**CONSIGNES:**
A. Dans le récit de l'arrivée en ville, en quoi les gens semblent-ils différents à la jeune femme de ceux qu'elle connaît ?
B. Pouvez-vous réécrire sous forme de liste le paragraphe du récit qui commence par « Elle voit les bâtiments », en gardant ses faits principaux ?
C. Prolongez le récit de l'arrivée de la jeune femme en ville à partir de sa dernière phrase.

**TEXTE:**

Elle voit les bâtiments et elle pense aux gens, comme un renversement — la pierre et la chair, le dur et le sensible. Elle a vingt ans même pas. Elle a voyagé depuis l’ouest en autostop, il a fallu du temps. Fatigue sans doute. On vient de la déposer au cœur de la ville à l’heure du déjeuner, il a fallu faire vite, voiture prise dans le trafic, les autres s’impatientaient derrière. Elle a attrapé son sac à dos. Salut de la main, merci. Elle ressent l’ambiance chaude et l’espace grouillant de voitures. Au centre de l’espace ovoïde cerné de drapeaux, une fontaine entourée de fleurs rouges. Auvents bleus. À la terrasse d’un café, un homme en train de fumer la regarde. Il a des yeux d’ébène. Elle se détourne, avise le ciel limpide, éprouve un bref sentiment de solitude. Elle a choisi cette ville du sud pour étudier les sciences (première de la famille à le faire, c’est quelque chose). Sa vie est jeune, elle n’a aucune idée de ce qui l’attend et s’enivre de découvrir une cité nouvelle. Façades grandioses, enseignes de cinémas, boutiques luxueuses, théâtre et bars chics. Les gens lui semblent différents de ceux qu’elle connaît : vêtements, langage, nonchalance. Elle ne s’attarde pas, attrape un bus pour gagner les quartiers de l’Université.

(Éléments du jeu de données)
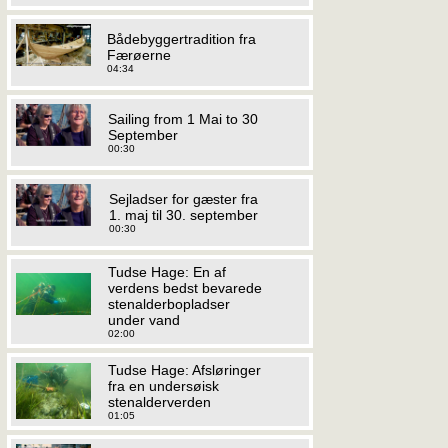
Bådebyggertradition fra
Færøerne
04:34
Sailing from 1 Mai to 30
September
00:30
Sejladser for gæster fra
1. maj til 30. september
00:30
Tudse Hage: En af
verdens bedst bevarede
stenalderbopladser
under vand
02:00
Tudse Hage: Afsløringer
fra en undersøisk
stenalderverden
01:05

**RÉPONSES:**
A. Leurs vêtements, leur langage et leur nonchalance.

B.
- Une jeune femme de moins de vingt ans arrive en autostop depuis l'ouest. On la dépose en plein centre-ville à l'heure du déjeuner.
- Sur une place ovale entourée de drapeaux, elle découvre un trafic dense, une fontaine bordée de fleurs rouges et des auvents bleus.
- Depuis une terrasse de café, un homme aux yeux d'ébène la regarde. Elle se détourne et ressent un bref sentiment de solitude.
- Elle a choisi cette ville du sud pour étudier les sciences. Elle est la première de sa famille à le faire.
- Elle est grisée par la ville : façades, cinémas, boutiques de luxe, théâtre et bars chics.
- Elle trouve les gens différents par leurs vêtements, leur langage et leur nonchalance.
- Elle prend un bus vers les quartiers de l'Université.

C.
Quelques années écoulées. Nuit. Lumières moins cruelles que le jour, surtout en été. La place a changé d’allure. À quelques pas, ruelles clandestines avec bars, boîtes, cafés, petits restaurants pour étudiants. Elle connaît par cœur les sens de circulation dans la vieille ville, navigue avec sa petite voiture qui ne craint pas de frotter les murs, connaît les bons coins pour se garer. Toujours un dîner, une fête quelque part, un concert. La ville abrite les idylles d’un soir. Elle garde l’image de déplacements en groupes d’un bord à l’autre de la place et celle d’un couple âgé qui marchait à petits pas en se tenant la main.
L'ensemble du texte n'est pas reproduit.